**What you need to do:**
An exact copy of the entries is required, excluding any pictures.
(Beginning of Dataset records)
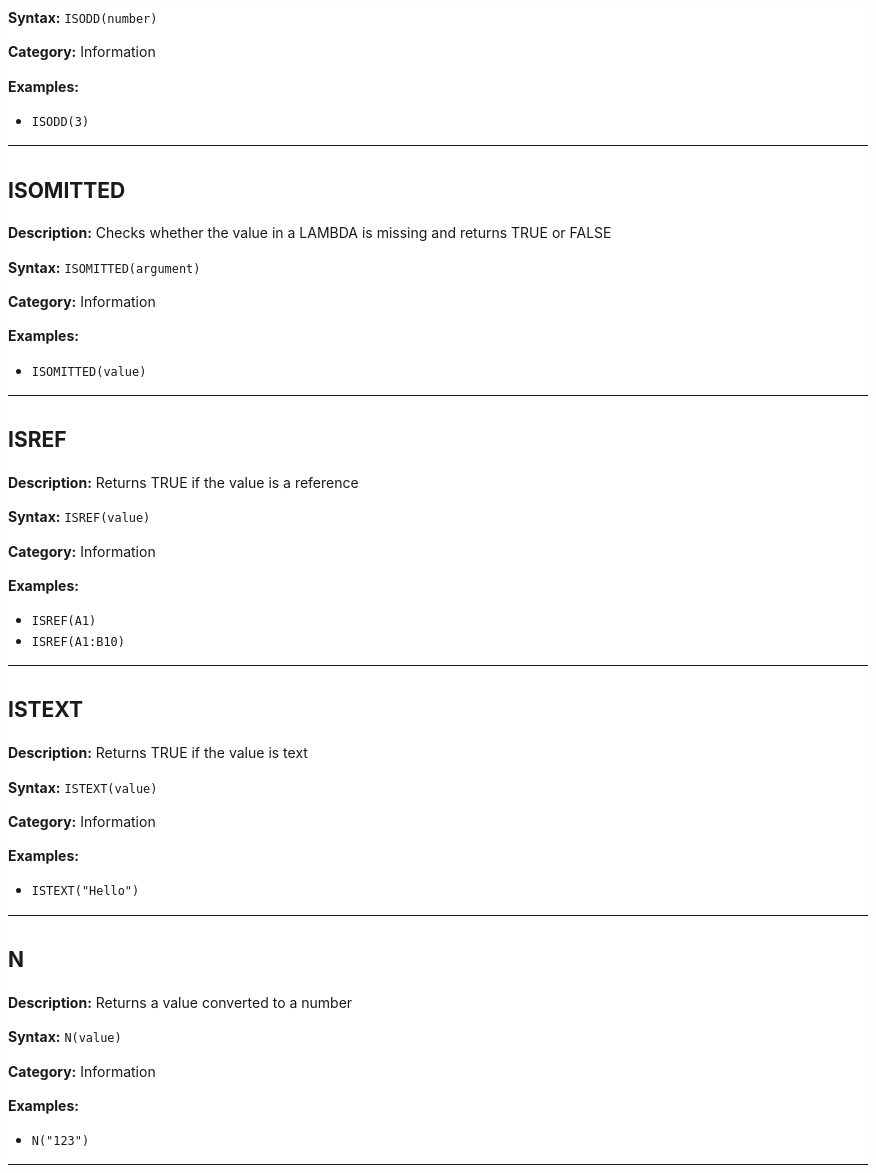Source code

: **Syntax:** `ISODD(number)`

**Category:** Information

**Examples:**
- `ISODD(3)`

---

## ISOMITTED

**Description:** Checks whether the value in a LAMBDA is missing and returns TRUE or FALSE

**Syntax:** `ISOMITTED(argument)`

**Category:** Information

**Examples:**
- `ISOMITTED(value)`

---

## ISREF

**Description:** Returns TRUE if the value is a reference

**Syntax:** `ISREF(value)`

**Category:** Information

**Examples:**
- `ISREF(A1)`
- `ISREF(A1:B10)`

---

## ISTEXT

**Description:** Returns TRUE if the value is text

**Syntax:** `ISTEXT(value)`

**Category:** Information

**Examples:**
- `ISTEXT("Hello")`

---

## N

**Description:** Returns a value converted to a number

**Syntax:** `N(value)`

**Category:** Information

**Examples:**
- `N("123")`

---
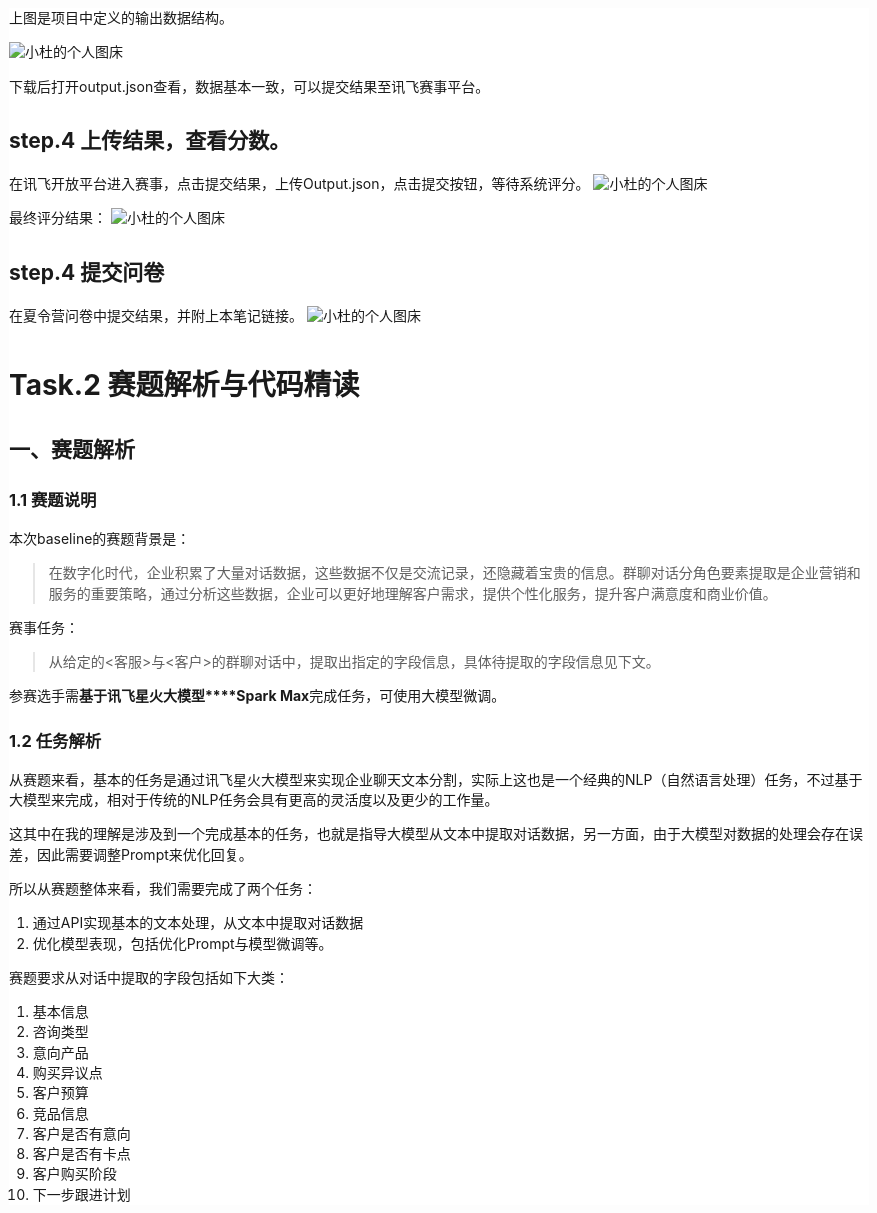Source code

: 上图是项目中定义的输出数据结构。

![小杜的个人图床](http://src.xiaodu0.com/2024/07/01/a538c15be12ef94c016274547676c829.png)

下载后打开output.json查看，数据基本一致，可以提交结果至讯飞赛事平台。

## step.4 上传结果，查看分数。

在讯飞开放平台进入赛事，点击提交结果，上传Output.json，点击提交按钮，等待系统评分。
![小杜的个人图床](http://src.xiaodu0.com/2024/07/01/20439f755c6bf7208ff2d1aceac2779e.png)


最终评分结果：
![小杜的个人图床](http://src.xiaodu0.com/2024/07/01/b5b50278b01d32926f027e50ff3ca9e7.png)

## step.4 提交问卷

在夏令营问卷中提交结果，并附上本笔记链接。
![小杜的个人图床](http://src.xiaodu0.com/2024/07/01/38b9fd01e592b95e9386fadc147ce64f.png)



# Task.2 赛题解析与代码精读
## 一、赛题解析

### 1.1 赛题说明

本次baseline的赛题背景是：
> 在数字化时代，企业积累了大量对话数据，这些数据不仅是交流记录，还隐藏着宝贵的信息。群聊对话分角色要素提取是企业营销和服务的重要策略，通过分析这些数据，企业可以更好地理解客户需求，提供个性化服务，提升客户满意度和商业价值。

赛事任务：
> 从给定的<客服>与<客户>的群聊对话中，提取出指定的字段信息，具体待提取的字段信息见下文。

参赛选手需**基于讯飞星火大模型****Spark Max**完成任务，可使用大模型微调。

### 1.2 任务解析

从赛题来看，基本的任务是通过讯飞星火大模型来实现企业聊天文本分割，实际上这也是一个经典的NLP（自然语言处理）任务，不过基于大模型来完成，相对于传统的NLP任务会具有更高的灵活度以及更少的工作量。

这其中在我的理解是涉及到一个完成基本的任务，也就是指导大模型从文本中提取对话数据，另一方面，由于大模型对数据的处理会存在误差，因此需要调整Prompt来优化回复。

所以从赛题整体来看，我们需要完成了两个任务：
1. 通过API实现基本的文本处理，从文本中提取对话数据
2. 优化模型表现，包括优化Prompt与模型微调等。


赛题要求从对话中提取的字段包括如下大类：
1. 基本信息
2. 咨询类型
3. 意向产品
4. 购买异议点
5. 客户预算
6. 竞品信息
7. 客户是否有意向
8. 客户是否有卡点
9. 客户购买阶段
10. 下一步跟进计划
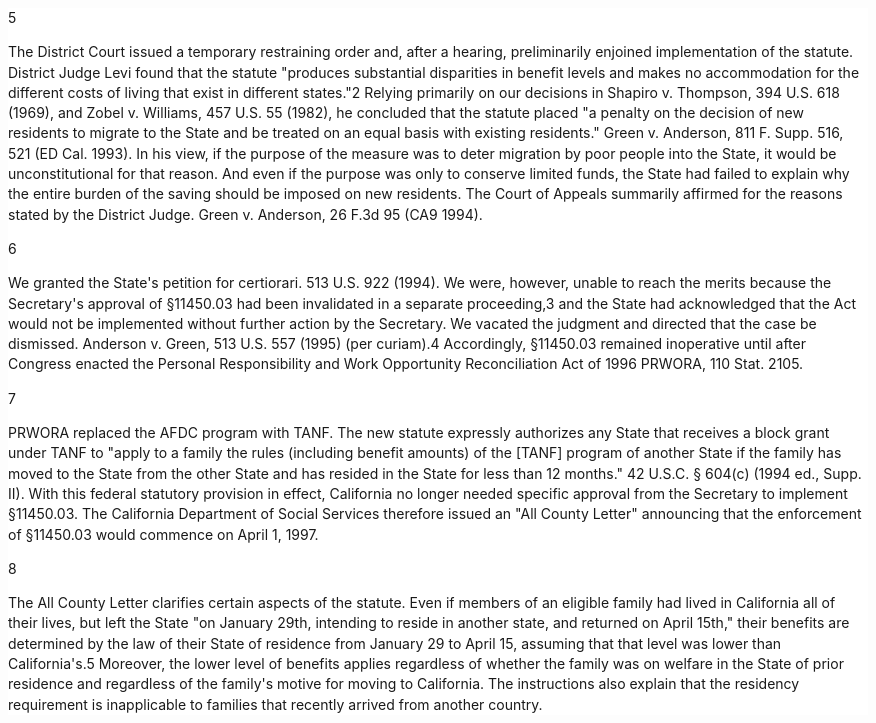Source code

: 5

The District Court issued a temporary restraining order and, after a hearing,
preliminarily enjoined implementation of the statute. District Judge Levi
found that the statute "produces substantial disparities in benefit levels and
makes no accommodation for the different costs of living that exist in
different states."2 Relying primarily on our decisions in Shapiro v. Thompson,
394 U.S. 618 (1969), and Zobel v. Williams, 457 U.S. 55 (1982), he concluded
that the statute placed "a penalty on the decision of new residents to migrate
to the State and be treated on an equal basis with existing residents." Green
v. Anderson, 811 F. Supp. 516, 521 (ED Cal. 1993). In his view, if the purpose
of the measure was to deter migration by poor people into the State, it would
be unconstitutional for that reason. And even if the purpose was only to
conserve limited funds, the State had failed to explain why the entire burden
of the saving should be imposed on new residents. The Court of Appeals
summarily affirmed for the reasons stated by the District Judge. Green v.
Anderson, 26 F.3d 95 (CA9 1994).

6

We granted the State's petition for certiorari. 513 U.S. 922 (1994). We were,
however, unable to reach the merits because the Secretary's approval of
§11450.03 had been invalidated in a separate proceeding,3 and the State had
acknowledged that the Act would not be implemented without further action by
the Secretary. We vacated the judgment and directed that the case be
dismissed. Anderson v. Green, 513 U.S. 557 (1995) (per curiam).4 Accordingly,
§11450.03 remained inoperative until after Congress enacted the Personal
Responsibility and Work Opportunity Reconciliation Act of 1996 PRWORA, 110
Stat. 2105.

7

PRWORA replaced the AFDC program with TANF. The new statute expressly
authorizes any State that receives a block grant under TANF to "apply to a
family the rules (including benefit amounts) of the [TANF] program of another
State if the family has moved to the State from the other State and has
resided in the State for less than 12 months." 42 U.S.C. § 604(c) (1994 ed.,
Supp. II). With this federal statutory provision in effect, California no
longer needed specific approval from the Secretary to implement §11450.03. The
California Department of Social Services therefore issued an "All County
Letter" announcing that the enforcement of §11450.03 would commence on April
1, 1997.

8

The All County Letter clarifies certain aspects of the statute. Even if
members of an eligible family had lived in California all of their lives, but
left the State "on January 29th, intending to reside in another state, and
returned on April 15th," their benefits are determined by the law of their
State of residence from January 29 to April 15, assuming that that level was
lower than California's.5 Moreover, the lower level of benefits applies
regardless of whether the family was on welfare in the State of prior
residence and regardless of the family's motive for moving to California. The
instructions also explain that the residency requirement is inapplicable to
families that recently arrived from another country.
(End of Dataset records)
**Task response:**
Source code

: **Syntax:** `ISODD(number)`

**Category:** Information

**Examples:**
- `ISODD(3)`

---

## ISOMITTED

**Description:** Checks whether the value in a LAMBDA is missing and returns TRUE or FALSE

**Syntax:** `ISOMITTED(argument)`

**Category:** Information

**Examples:**
- `ISOMITTED(value)`

---

## ISREF

**Description:** Returns TRUE if the value is a reference

**Syntax:** `ISREF(value)`

**Category:** Information

**Examples:**
- `ISREF(A1)`
- `ISREF(A1:B10)`

---

## ISTEXT

**Description:** Returns TRUE if the value is text

**Syntax:** `ISTEXT(value)`

**Category:** Information

**Examples:**
- `ISTEXT("Hello")`

---

## N

**Description:** Returns a value converted to a number

**Syntax:** `N(value)`

**Category:** Information

**Examples:**
- `N("123")`

---
Source code

: 上图是项目中定义的输出数据结构。

![小杜的个人图床](http://src.xiaodu0.com/2024/07/01/a538c15be12ef94c016274547676c829.png)

下载后打开output.json查看，数据基本一致，可以提交结果至讯飞赛事平台。

## step.4 上传结果，查看分数。

在讯飞开放平台进入赛事，点击提交结果，上传Output.json，点击提交按钮，等待系统评分。
![小杜的个人图床](http://src.xiaodu0.com/2024/07/01/20439f755c6bf7208ff2d1aceac2779e.png)


最终评分结果：
![小杜的个人图床](http://src.xiaodu0.com/2024/07/01/b5b50278b01d32926f027e50ff3ca9e7.png)

## step.4 提交问卷

在夏令营问卷中提交结果，并附上本笔记链接。
![小杜的个人图床](http://src.xiaodu0.com/2024/07/01/38b9fd01e592b95e9386fadc147ce64f.png)



# Task.2 赛题解析与代码精读
## 一、赛题解析

### 1.1 赛题说明

本次baseline的赛题背景是：
> 在数字化时代，企业积累了大量对话数据，这些数据不仅是交流记录，还隐藏着宝贵的信息。群聊对话分角色要素提取是企业营销和服务的重要策略，通过分析这些数据，企业可以更好地理解客户需求，提供个性化服务，提升客户满意度和商业价值。

赛事任务：
> 从给定的<客服>与<客户>的群聊对话中，提取出指定的字段信息，具体待提取的字段信息见下文。

参赛选手需**基于讯飞星火大模型****Spark Max**完成任务，可使用大模型微调。

### 1.2 任务解析

从赛题来看，基本的任务是通过讯飞星火大模型来实现企业聊天文本分割，实际上这也是一个经典的NLP（自然语言处理）任务，不过基于大模型来完成，相对于传统的NLP任务会具有更高的灵活度以及更少的工作量。

这其中在我的理解是涉及到一个完成基本的任务，也就是指导大模型从文本中提取对话数据，另一方面，由于大模型对数据的处理会存在误差，因此需要调整Prompt来优化回复。

所以从赛题整体来看，我们需要完成了两个任务：
1. 通过API实现基本的文本处理，从文本中提取对话数据
2. 优化模型表现，包括优化Prompt与模型微调等。


赛题要求从对话中提取的字段包括如下大类：
1. 基本信息
2. 咨询类型
3. 意向产品
4. 购买异议点
5. 客户预算
6. 竞品信息
7. 客户是否有意向
8. 客户是否有卡点
9. 客户购买阶段
10. 下一步跟进计划
Source code

: 5

The District Court issued a temporary restraining order and, after a hearing,
preliminarily enjoined implementation of the statute. District Judge Levi
found that the statute "produces substantial disparities in benefit levels and
makes no accommodation for the different costs of living that exist in
different states."2 Relying primarily on our decisions in Shapiro v. Thompson,
394 U.S. 618 (1969), and Zobel v. Williams, 457 U.S. 55 (1982), he concluded
that the statute placed "a penalty on the decision of new residents to migrate
to the State and be treated on an equal basis with existing residents." Green
v. Anderson, 811 F. Supp. 516, 521 (ED Cal. 1993). In his view, if the purpose
of the measure was to deter migration by poor people into the State, it would
be unconstitutional for that reason. And even if the purpose was only to
conserve limited funds, the State had failed to explain why the entire burden
of the saving should be imposed on new residents. The Court of Appeals
summarily affirmed for the reasons stated by the District Judge. Green v.
Anderson, 26 F.3d 95 (CA9 1994).

6

We granted the State's petition for certiorari. 513 U.S. 922 (1994). We were,
however, unable to reach the merits because the Secretary's approval of
§11450.03 had been invalidated in a separate proceeding,3 and the State had
acknowledged that the Act would not be implemented without further action by
the Secretary. We vacated the judgment and directed that the case be
dismissed. Anderson v. Green, 513 U.S. 557 (1995) (per curiam).4 Accordingly,
§11450.03 remained inoperative until after Congress enacted the Personal
Responsibility and Work Opportunity Reconciliation Act of 1996 PRWORA, 110
Stat. 2105.

7

PRWORA replaced the AFDC program with TANF. The new statute expressly
authorizes any State that receives a block grant under TANF to "apply to a
family the rules (including benefit amounts) of the [TANF] program of another
State if the family has moved to the State from the other State and has
resided in the State for less than 12 months." 42 U.S.C. § 604(c) (1994 ed.,
Supp. II). With this federal statutory provision in effect, California no
longer needed specific approval from the Secretary to implement §11450.03. The
California Department of Social Services therefore issued an "All County
Letter" announcing that the enforcement of §11450.03 would commence on April
1, 1997.

8

The All County Letter clarifies certain aspects of the statute. Even if
members of an eligible family had lived in California all of their lives, but
left the State "on January 29th, intending to reside in another state, and
returned on April 15th," their benefits are determined by the law of their
State of residence from January 29 to April 15, assuming that that level was
lower than California's.5 Moreover, the lower level of benefits applies
regardless of whether the family was on welfare in the State of prior
residence and regardless of the family's motive for moving to California. The
instructions also explain that the residency requirement is inapplicable to
families that recently arrived from another country.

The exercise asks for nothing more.